Maintenant, si cette avenue ne semble pas praticable (ou en tout cas, pas mal plus difficilement) pour la COVID-19, est-ce qu’on peut penser que les vaccins pourraient finir par bouter ce virus hors de l’humanité ? Encore une fois, ce n’est pas impossible en principe. On peut imaginer un scénario où l’immunité des vaccins, combinée à celle que l’on acquiert en attrapant le virus, finirait par avoir un effet semblable à celui des vaccins contre la polio — à ce «détail» près que la COVID-19 nous est venue d’un réservoir animal, et pourrait donc refaire le saut vers l’humain par la suite.

Réinfections

Cependant, l’immunité acquise peut finir par s’affaiblir au point où l’on peut réattraper un virus — et il y a déjà eu d’assez nombreux cas de réinfections à la COVID-19 qui ont été documentés. En outre, le coronavirus lui-même change au fil du temps. Il ne mute pas particulièrement vite, remarquez : environ quatre fois moins vite que le virus de la grippe, par exemple [https://www.livescience.com/coronavirus-mutation-rate.html]. Mais il semble que certaines mutations peuvent lui permettre d’échapper à nos anticorps, qu’ils proviennent d’une vaccination ou d’une infection. Ainsi, une étude parue dans Nature Medicine au début du mois a testé des anticorps prélevés sur des gens qui avaient fait la COVID-19 et sur des gens qui avaient reçu le vaccin, pour voir s’ils neutralisaient bien les «variants» anglais (le B117), sud-africain (B.1.351) et brésilien (B.1.1.248). Résultat : contre le variant anglais, les anticorps fonctionnent tout aussi bien que contre les souches «habituelles», mais contre les deux autres variants, il faut entre 3,5 et 10 fois d’anticorps pour accomplir le même travail. Une autre étude que Nature a publiée en mars est arrivée à des résultats très semblables. C’est là un signe assez clair que le virus est en train de développer un certain degré de résistance qui pourrait, éventuellement, lui permettre de continuer de circuler même après qu’on ait atteint ce Saint-Graal qu’est l’immunité collective.
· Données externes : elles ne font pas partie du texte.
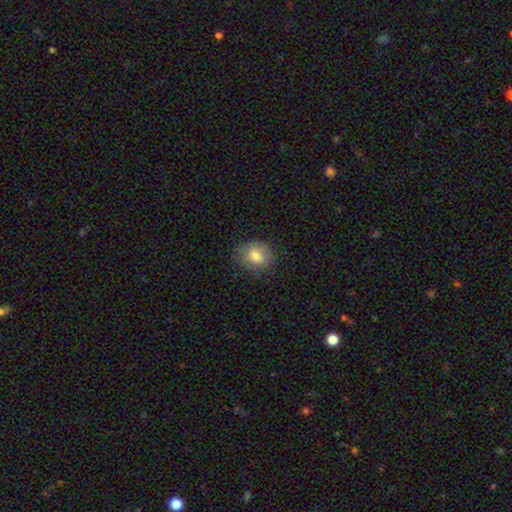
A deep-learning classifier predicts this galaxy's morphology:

Alors ce n’est sans doute pas étonnant si un sondage mené auprès de virologues et d’épidémiologistes par le site de Nature a trouvé récemment que 89 % d’entre eux estiment «probable» (29 %) ou «très probable» (60 % !) que la COVID-19 devienne endémique, c’est-à-dire qu’elle s’installe chez l’humain de façon permanente. Et guère plus surprenant que dans un autre texte paru la semaine dernière dans le Journal of the American Medical Association, deux cliniciens-chercheurs se soient eux aussi montrés assez pessimistes sur la possibilité d’en finir pour de bon avec ce coronavirus : «Il n’est pas clair, écrivent-ils, si la COVID-19 va devenir une maladie endémique saisonnière. Il reste encore trop d’incertitude sur la probabilité et la fréquence avec lesquelles de nouveaux variants peuvent émerger, la perte d’efficacité des vaccins pour chaque variant, la question critique de l’immunité croisée d’un variant à l’autre, et le maintient des comportements humains sécuritaires. Cependant, la perspective d’une COVID-19 persistante et saisonnière est réelle.»